5 – Conexão entre a aula e o currículo

É importante manter diálogo, reflexão, ação e interação com o currículo formal. Atividades extraclasse de aula são formas de quebrar as barreiras e desenvolver um olhar holístico do universo e do ambiente.

Durante uma aula de campo, os saberes se cruzam, produzindo na própria dinâmica novas experiências e trocas de conhecimento. O importante é trazer à tona objetos de conhecimento significativos, relacionando-os à sistematização do conhecimento na oralidade e, consequentemente, na escrita. Os estudantes vão construindo e reconstruindo os saberes na observação, na vivência e na experiência.

6 – Sistematização e aprendizagem 

Sair da sala de aula e não anotar ou fotografar nada durante o percurso? Isso não vale. Os professores e professoras devem pactuar previamente com a turma que a experiência deve ser registrada por eles. Gravar vídeos ou tirar fotos com o celular, fazer desenhos ou até mesmo gravar depoimentos orais são caminhos.

No retorno à classe, há então um momento de construção de relatório. A sistematização do que ocorreu durante a atividade em campo vai ser facilitada com o apoio dos materiais produzidos durante as visitas. O material reunido, inclusive, pode se tornar uma exposição ou apresentação para grupos ou para toda a comunidade escolar.

7 – Ousadia e humildade

Para a professora Eliane, criar fora da sala de aula requer ousadia, coragem e humildade. Independentemente do contexto escolar, é preciso focar nestes itens.

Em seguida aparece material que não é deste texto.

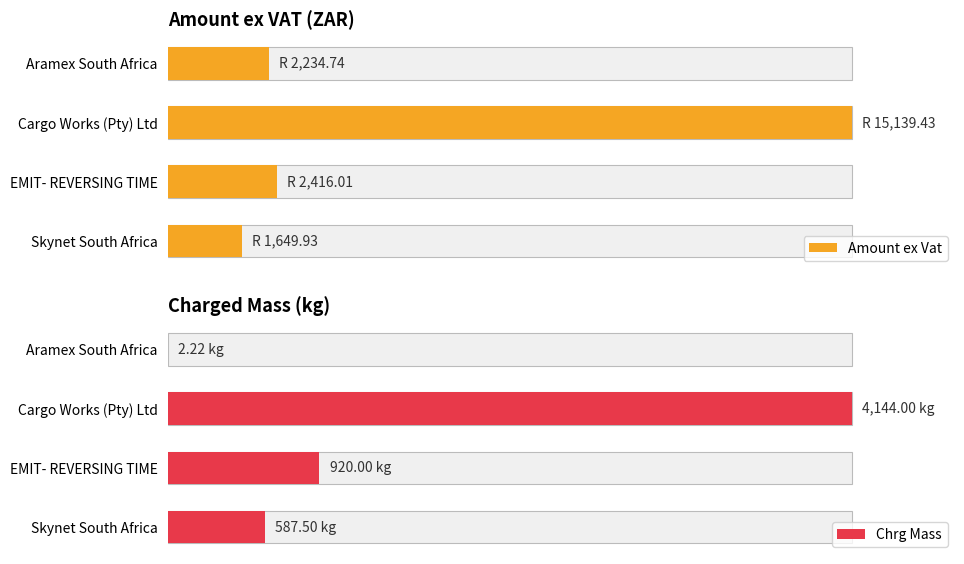

How many bars are there in total?

8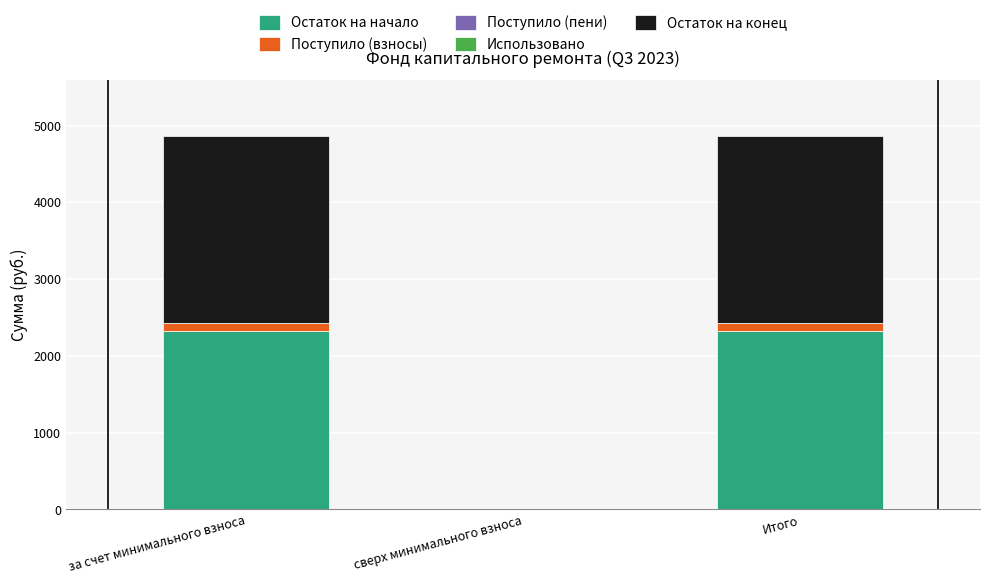

The value of Остаток на начало at Итого is 2320.2. True or false?

True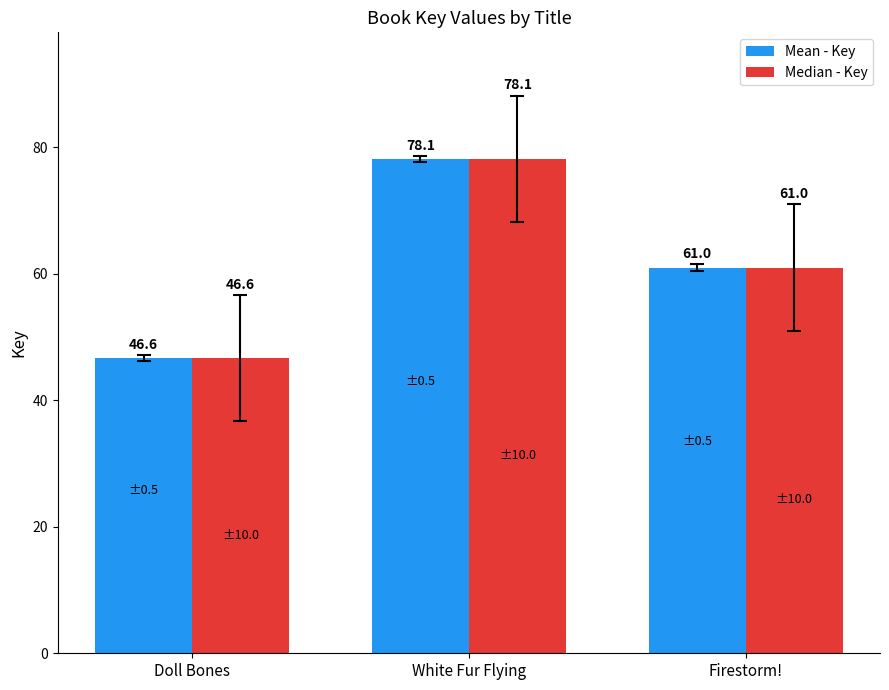

At how many categories does at least one series exceed 49?

2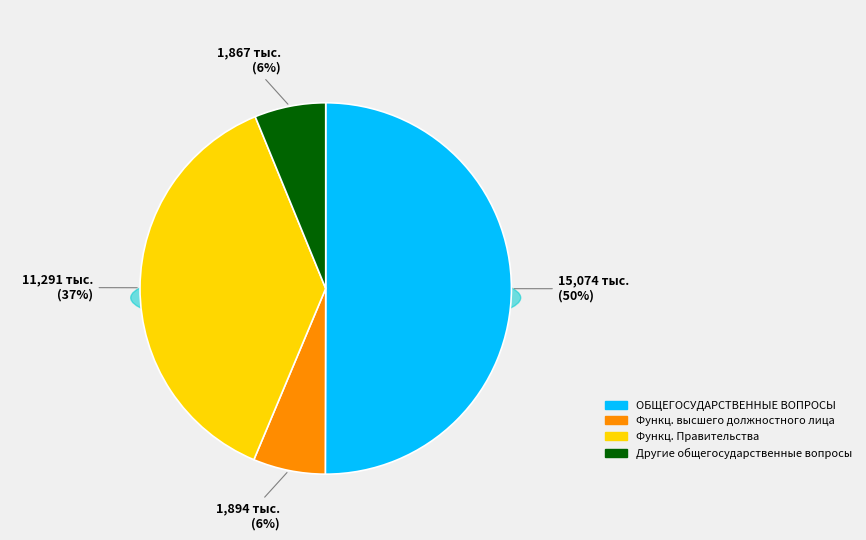

What is the smallest slice in the pie chart?

Другие общегосударственные вопросы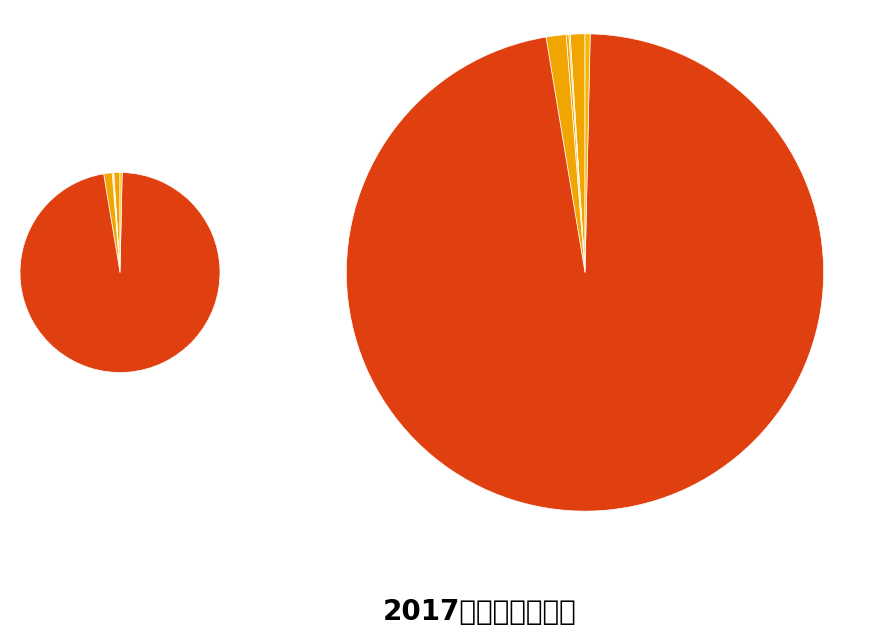

Does 社会保障和就业支出 represent more than half of the total?

No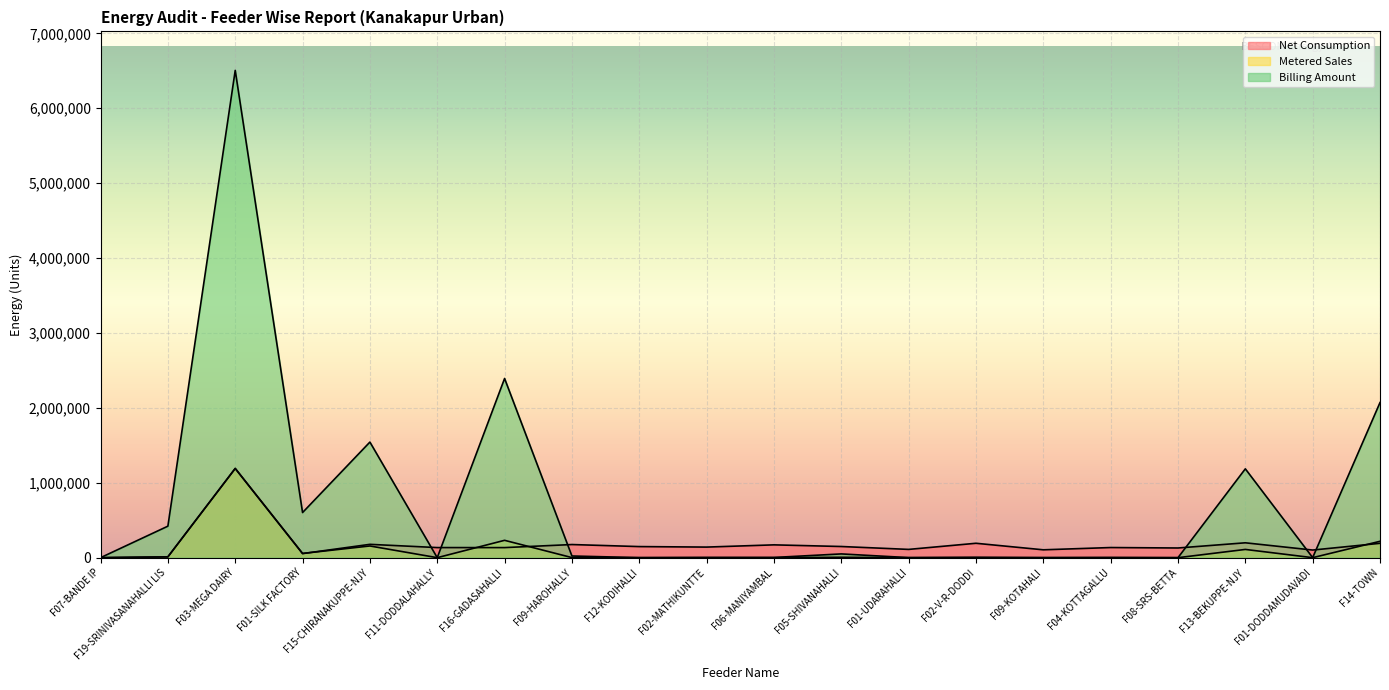

What is the value of the Billing Amount point at the 7th from the left?

2392292.3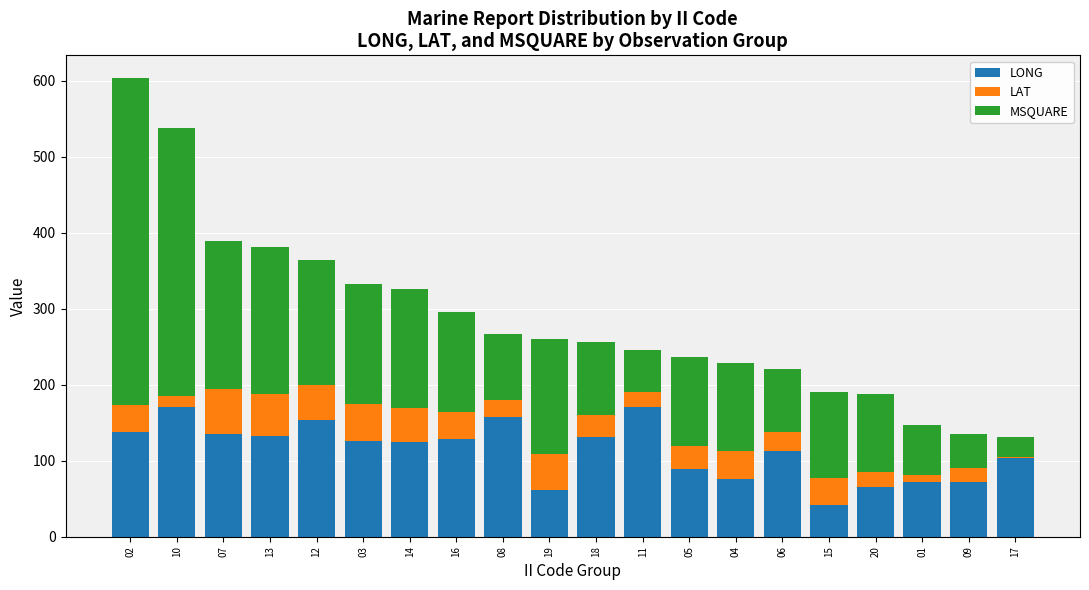

What is the maximum value for LONG?

171.2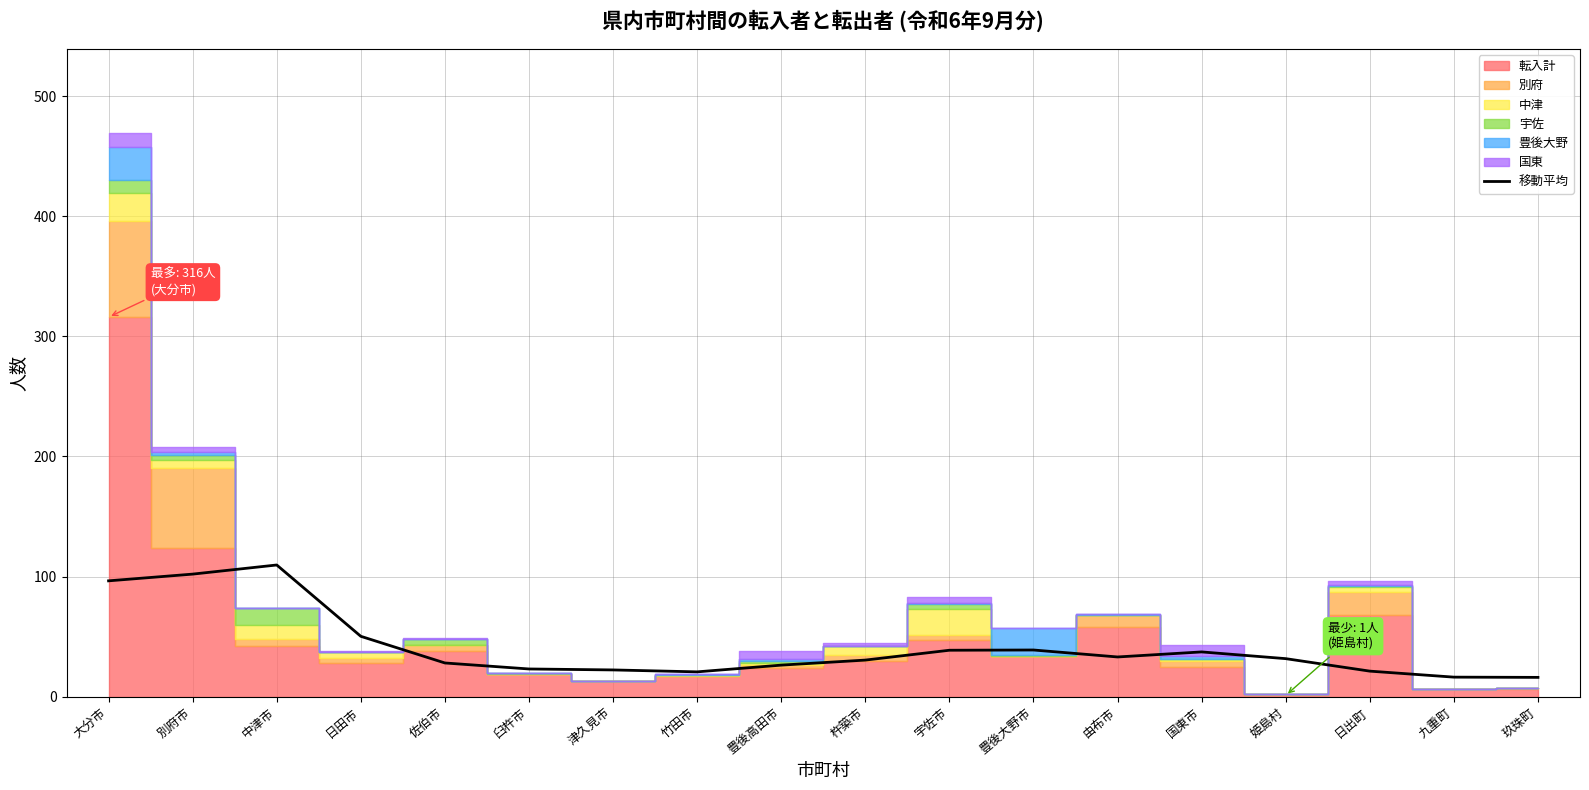

What is the label of the 4th point from the left?

日田市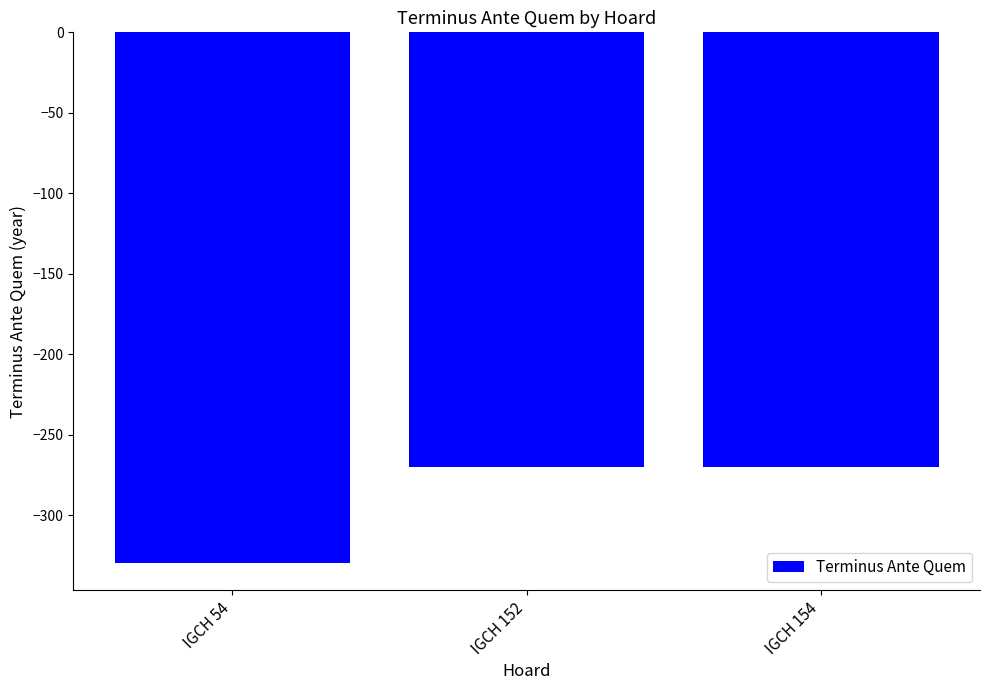

The value at IGCH 152 is -270. True or false?

True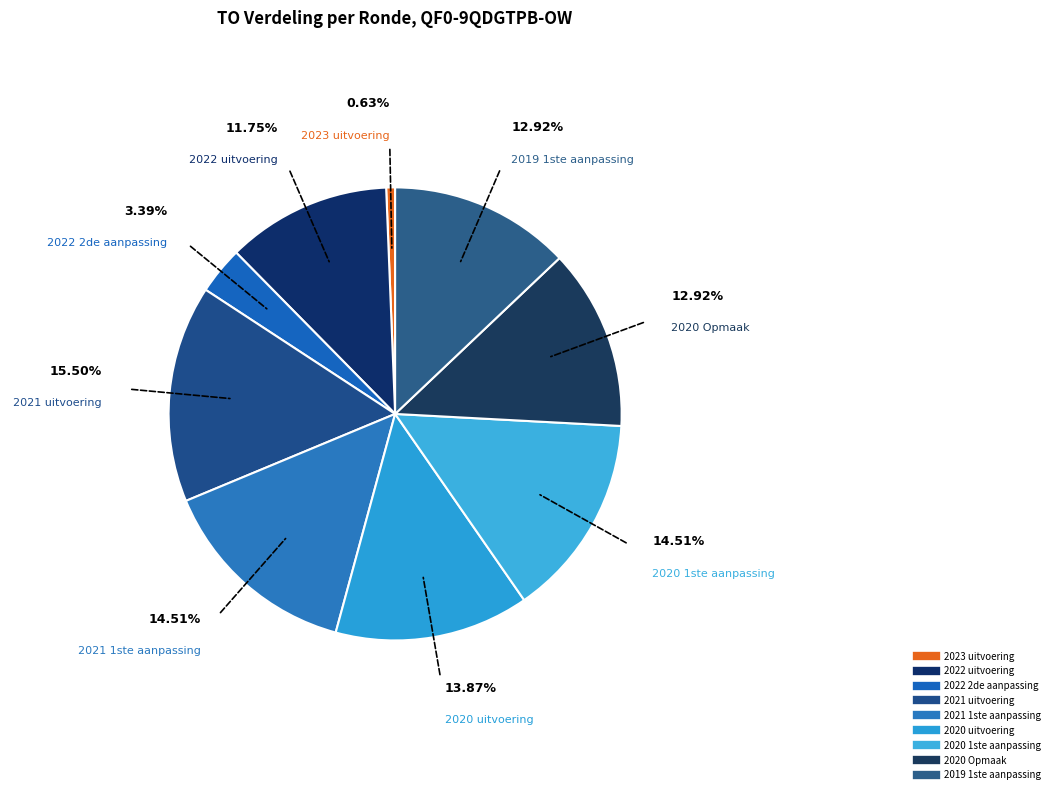

How many slices are in this pie chart?

9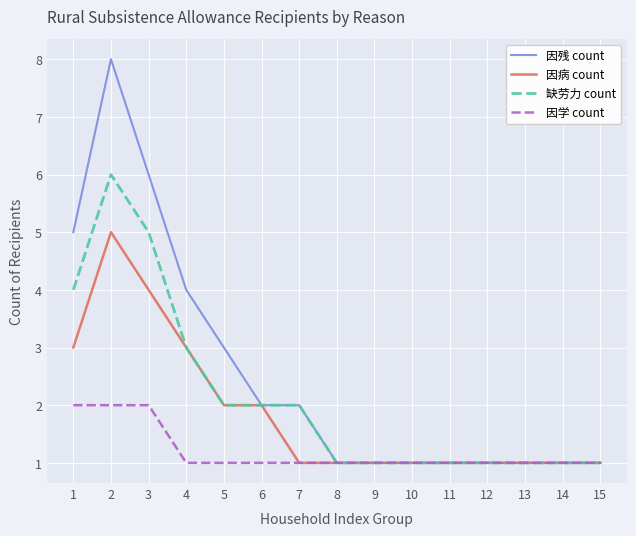

Does the chart have visible grid lines?

Yes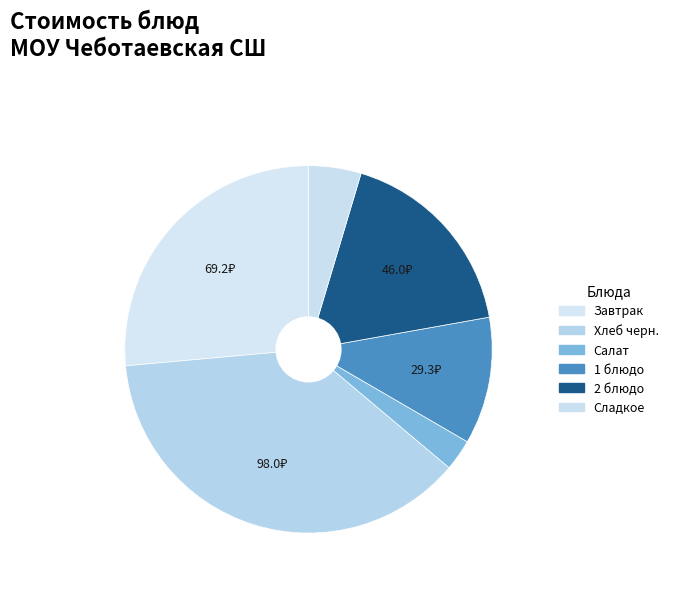

What percentage is NOT represented by Сладкое?

95.4%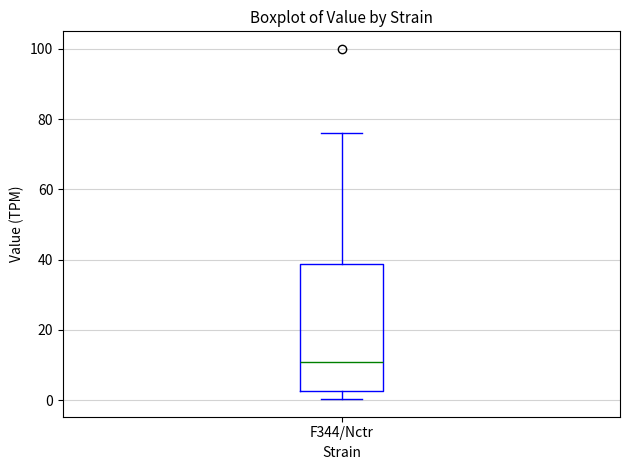

Transcribe this box plot: give where the median line is, the range the box spans, and where the two whiskers end, as read against the y-axis. The values are not printed on the chart, so give them approximately, as read against the axis.

median 12, box 2 to 38, whiskers 0 to 76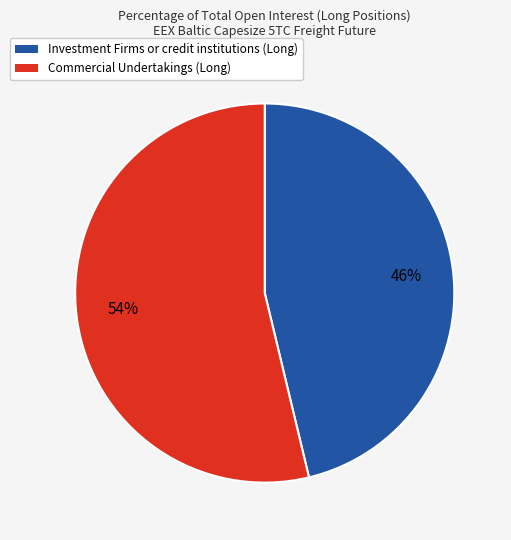

Which slice represents more than half of the pie?

Commercial Undertakings (Long)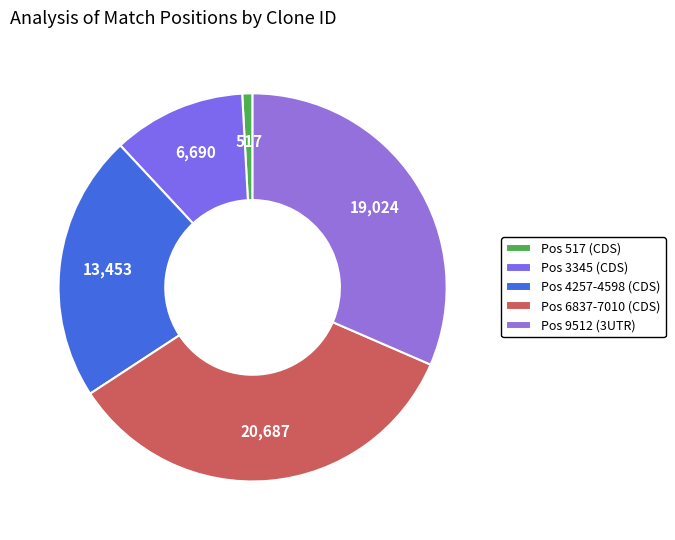

How many slices are in this pie chart?

5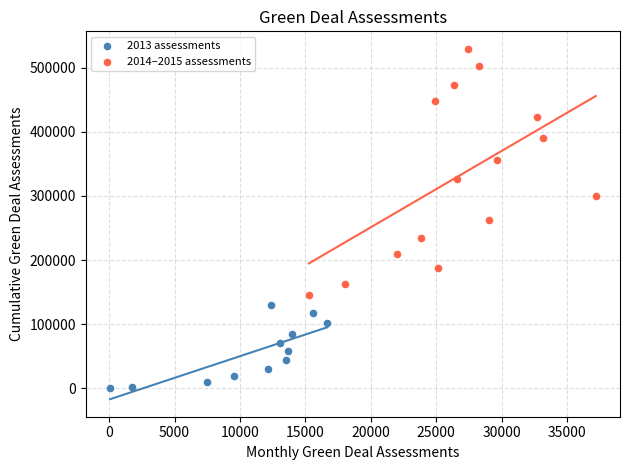

Which series reaches the minimum Y coordinate?

2013 assessments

“Ter a ousadia de encarar novas experiências, sair do casulo e ir ao lado externo exige dedicação, paciência, articulação e organização. Ter coragem para ir além, ir ao encontro de uma realidade diferente, falar com as pessoas, sensibilizar não só os estudantes, mas as pessoas que estão ao redor. A humildade para estar no mesmo patamar, de igual para igual no processo de aprendizagem; e respeito entre estudantes e todos que compõem e são participantes da aula”, sugere.